My family walks the same loop at the local state park on Sunday afternoons. We’ve trekked the three miles around Lake Erie marshes and lagoons nearly every week for almost six years in all sorts of weather. Our experience of the park is enriched because we walk the trail so often. We know where to stand to see the eagles’ nest. We know where the nightcap heron could make a rare appearance. We can tell by the feel of the air when the turtles will be sunning on their logs.
Repeatedly reading through the Bible during different seasons has a similar effect. Over time, we see new things in new ways. In early years of study, we may only see what’s obvious: the evil of sin and the goodness of Christ. At first, there’ll be a lot of names we don’t know what to do with. But as we pass through the Word time and again, our experience becomes deeper and richer. Seasoned Bible readers see texture in the stories and interconnections between books that require deep familiarity to recognize.
At first, there’ll be a lot of names we don’t know what to do with. But as we pass through the Word time and again, our experience becomes deeper and richer.
Regular Bible reading forms Christians. Whether we read through the Bible every year or take several to make it through, the difference between being a regular Bible reader and someone who simply wants to be one is having a plan. Knowing what you should read next is better than wondering where to begin and how far to go.
Suggested Bible Reading Plans
Here are some reading plans The Gospel Coalition’s staff have found helpful.
1. M’Cheyne Reading Plan
Robert Murray M’Cheyne’s reading plan walks through the entire Bible in a year (twice through the New Testament and Psalms) and readings from different sections of Scripture each day.

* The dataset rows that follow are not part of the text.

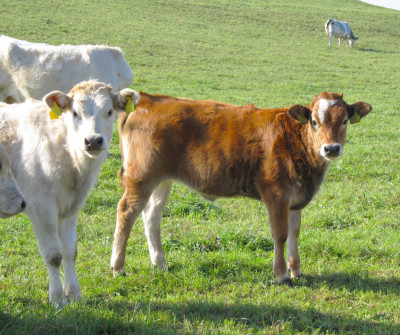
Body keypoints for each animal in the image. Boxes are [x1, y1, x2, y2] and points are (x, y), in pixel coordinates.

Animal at [0, 80, 141, 308]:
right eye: (75, 112)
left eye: (109, 111)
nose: (93, 140)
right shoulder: (41, 207)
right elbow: (53, 254)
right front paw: (57, 298)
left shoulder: (71, 208)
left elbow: (70, 251)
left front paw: (74, 294)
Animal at [110, 92, 372, 286]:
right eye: (315, 122)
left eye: (345, 121)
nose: (331, 148)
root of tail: (147, 100)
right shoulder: (276, 195)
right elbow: (280, 234)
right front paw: (281, 275)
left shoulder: (296, 198)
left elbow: (295, 232)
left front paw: (296, 270)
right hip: (141, 176)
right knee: (126, 213)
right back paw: (118, 267)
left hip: (162, 180)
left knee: (151, 216)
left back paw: (160, 263)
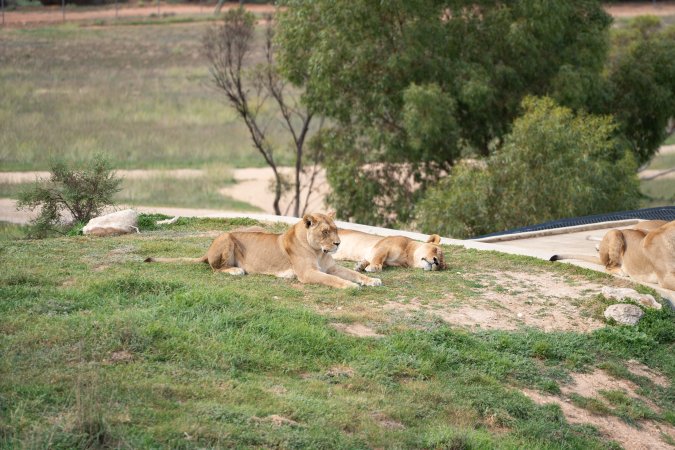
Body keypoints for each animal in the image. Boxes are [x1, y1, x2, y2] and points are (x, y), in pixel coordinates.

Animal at [144, 212, 382, 289]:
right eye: (325, 232)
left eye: (336, 230)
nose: (338, 243)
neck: (319, 251)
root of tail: (208, 248)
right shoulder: (307, 273)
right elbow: (333, 280)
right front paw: (350, 286)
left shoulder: (331, 267)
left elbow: (352, 273)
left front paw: (371, 280)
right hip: (227, 237)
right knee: (215, 268)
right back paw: (235, 270)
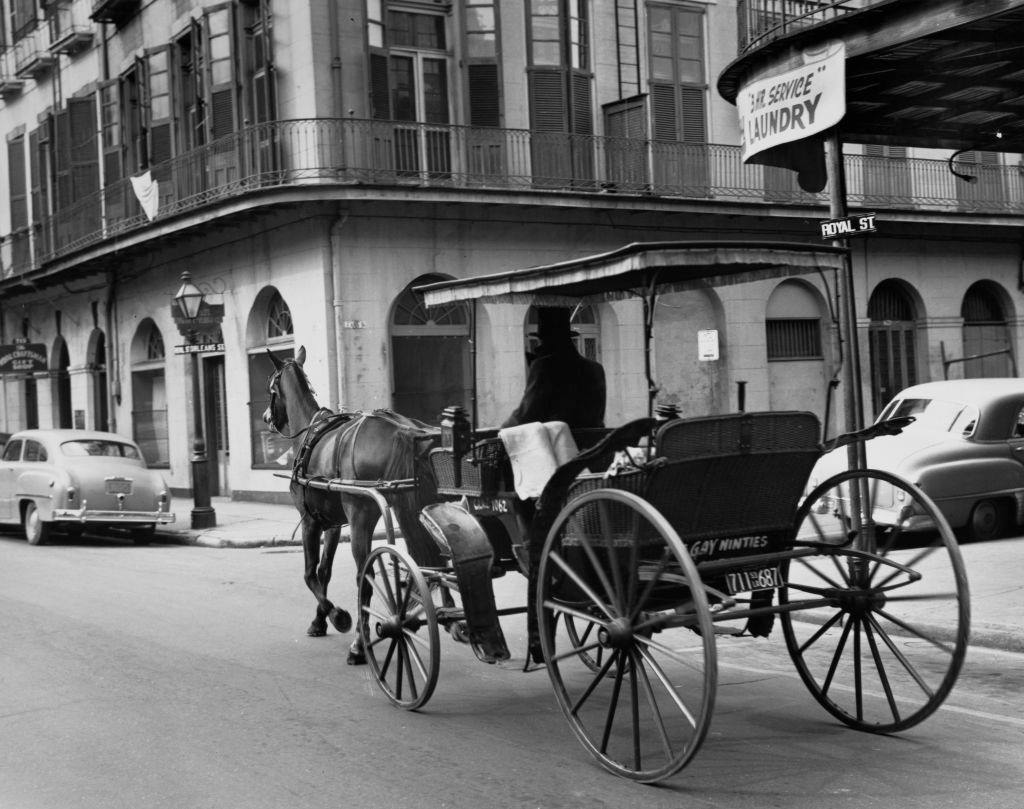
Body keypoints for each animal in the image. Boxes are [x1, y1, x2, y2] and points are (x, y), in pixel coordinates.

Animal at [262, 348, 442, 663]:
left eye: (271, 386)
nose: (265, 417)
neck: (310, 432)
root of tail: (407, 431)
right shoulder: (332, 524)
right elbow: (324, 572)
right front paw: (319, 621)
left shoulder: (310, 521)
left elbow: (310, 574)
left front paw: (337, 616)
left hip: (362, 517)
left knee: (366, 576)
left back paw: (361, 643)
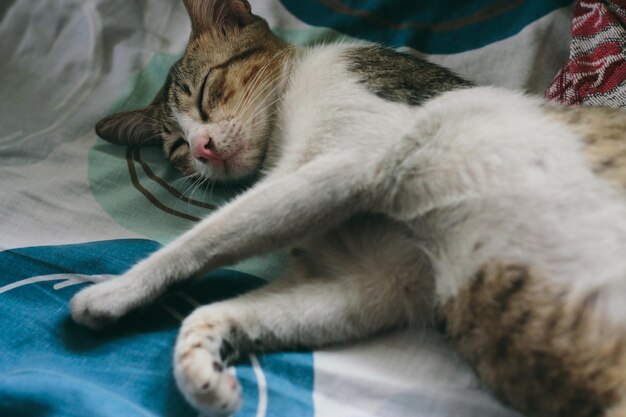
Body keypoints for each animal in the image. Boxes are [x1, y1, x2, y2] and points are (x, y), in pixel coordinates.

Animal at [68, 0, 624, 416]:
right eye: (177, 148)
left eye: (206, 92)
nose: (201, 148)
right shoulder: (381, 280)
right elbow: (218, 312)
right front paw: (199, 371)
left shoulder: (347, 163)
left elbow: (206, 236)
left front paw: (112, 291)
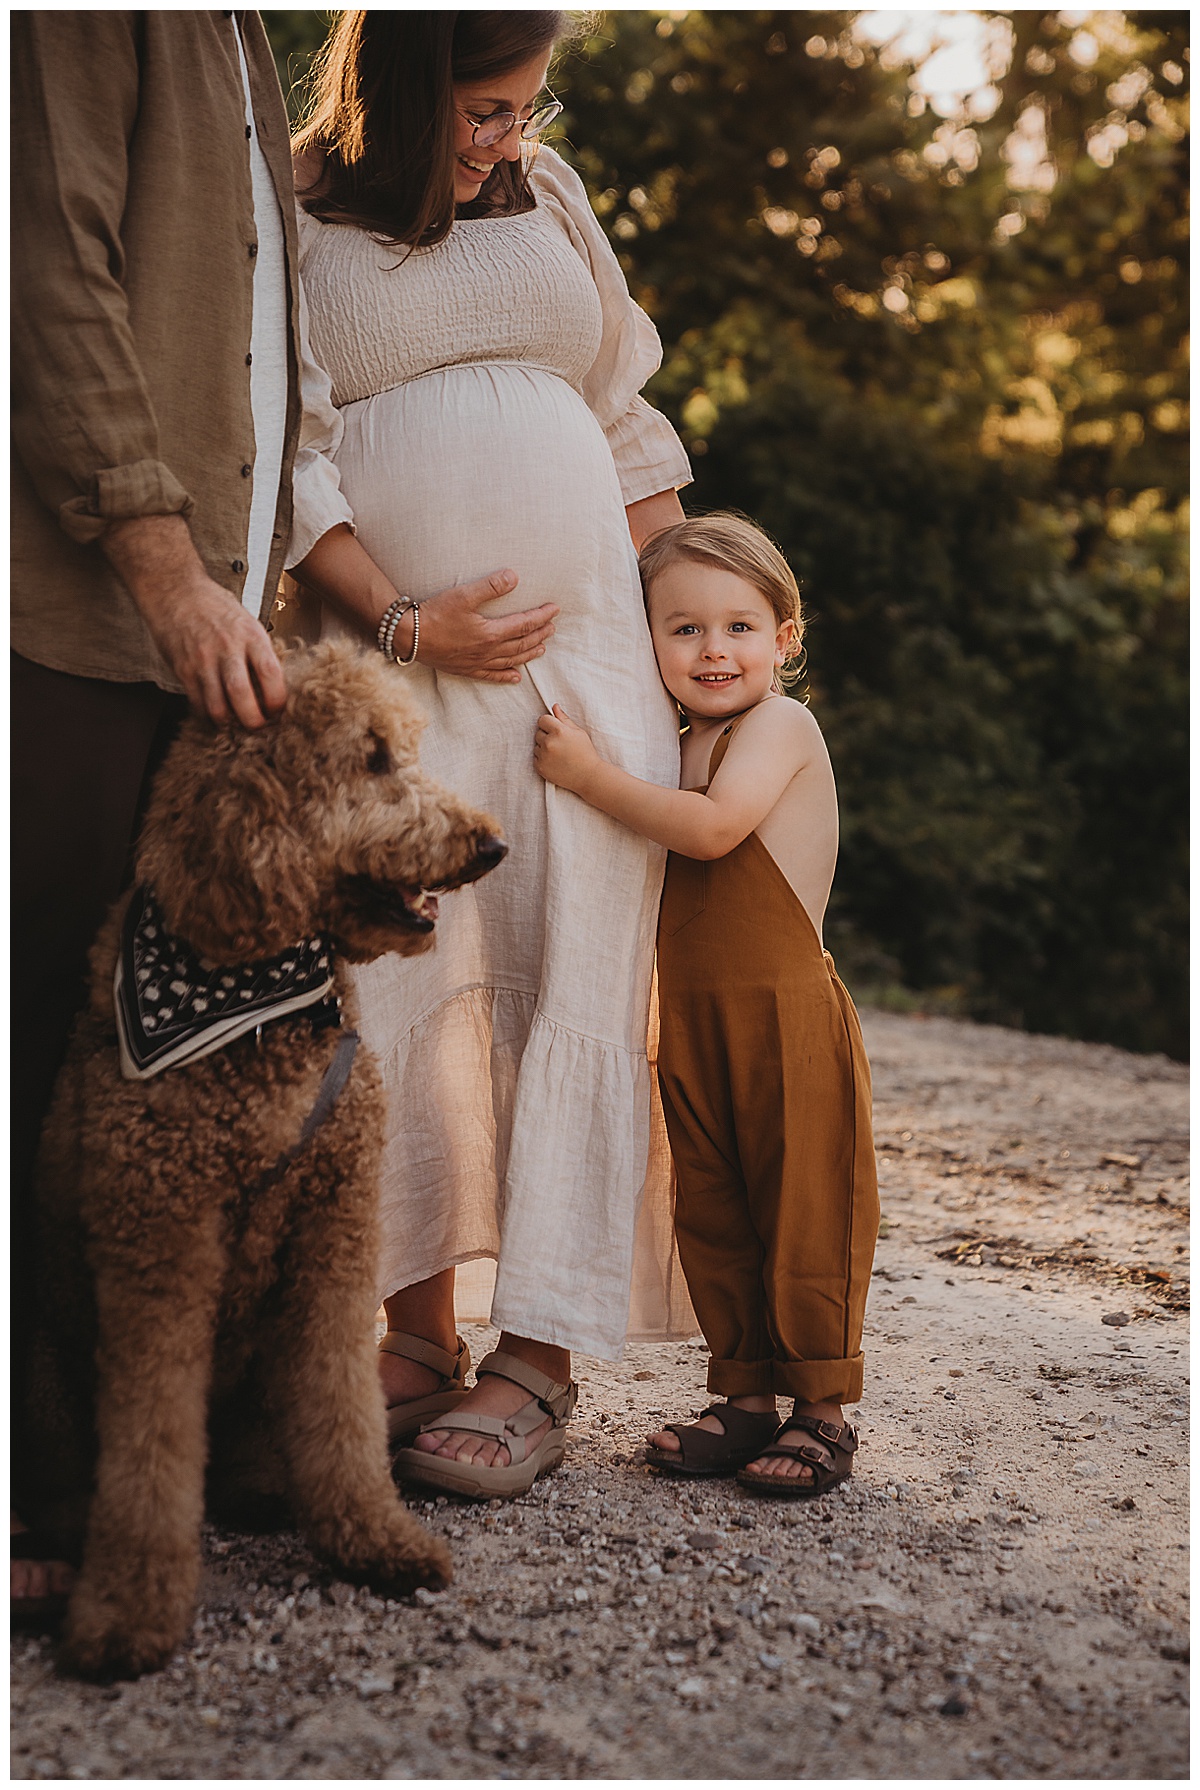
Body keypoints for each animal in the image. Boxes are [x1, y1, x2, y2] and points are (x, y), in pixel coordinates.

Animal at [27, 644, 508, 1675]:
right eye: (371, 760)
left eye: (405, 750)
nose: (489, 846)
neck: (260, 1001)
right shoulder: (160, 1245)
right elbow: (152, 1443)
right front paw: (128, 1610)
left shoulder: (336, 1225)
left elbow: (341, 1402)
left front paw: (374, 1539)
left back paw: (260, 1486)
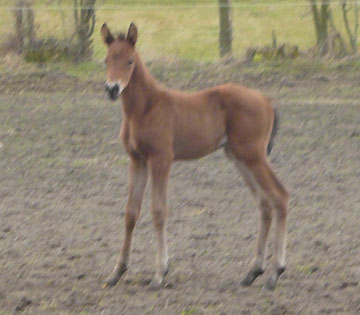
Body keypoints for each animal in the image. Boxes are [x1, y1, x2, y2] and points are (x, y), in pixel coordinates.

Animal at [100, 23, 290, 292]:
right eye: (106, 60)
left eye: (129, 61)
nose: (112, 89)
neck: (146, 108)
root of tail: (266, 100)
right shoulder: (137, 161)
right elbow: (130, 213)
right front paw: (117, 272)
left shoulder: (161, 159)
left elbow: (159, 211)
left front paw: (160, 273)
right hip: (239, 158)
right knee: (265, 203)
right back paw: (254, 271)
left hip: (253, 156)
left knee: (280, 196)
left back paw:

Download the PDF reading plan to keep in your Bible. You can sign up for a daily newsletter with Don Carson’s devotional reflections along with supporting information. There’s also a daily devotional podcast (Apple | RSS | Stitcher) with readings from Carson’s For the Love of God (vol. 1) that follows along with the plan.
2. Five Day Bible Reading Program
Melissa Kruger’s favorite Bible reading plan allows flexibility so that if you’re overloaded you can skip a day or two and not fall behind. It, too, has a free PDF to check off as you work through the canon in a year. The Old Testament readings are roughly chronological, with daily New Testament readings as well.
3. 5x5x5 New Testament Bible Reading Plan
New believers and those new to daily Bible reading may find the Navigators’ 5x5x5 New Testament Bible Reading Plan a way to establish a new habit and get deeper into the text. The plan calls for reading one chapter each day (about five minutes), five days a week, and recommends five different ways to understand and apply the text.
4. Straight Through the Bible in a Year
My own preferred method of reading the Bible is simply to move straight through the Bible in a year. Every day of the year I read three or four chapters (except for the day I read Psalm 119!). I use a simple checklist as a bookmark to track my progress, and each year I’m reminded just how much of the Bible is Old Testament. When I get to the New Testament my anticipation for Christ’s coming has built up. I’ve used this plan with different translations for over a decade, and the reading experience gets more rewarding every year I do it.
Get into the Habit
Adopting a plan won’t keep your kids from getting sick, work from piling up, or family from coming to visit. It’ll still be easy to get out of your Bible-reading rhythm. But getting back to the habit and picking up where you left off is more important than finishing the plan “on time.” Like the Sabbath, Bible reading plans are made for man, not man for reading plans.
Yet I want to encourage you to pick up one of the plans above and get into the habit. Executing any plan requires discipline, but it also builds discipline.
Executing any plan requires discipline, but it also builds discipline.
I’ve been reading through the Bible for more than a decade, and now if I miss a day, it feels strange—like if I forgot to brush my teeth. Looking back, I can see clearly how this discipline has helped my progress toward sanctification. Now-familiar passages sometimes rise in my mind to help me see things from a different perspective than I might have years ago, which can make it easier to resist sin.
If we believe that the Bible is God’s special self-revelation to humanity and the final standard for Christian life and practice, we should make sure we’re people who consistently feed on the Word. Familiarity comes through careful, repeated reading. Perhaps this is the year you become a habitual Bible reader.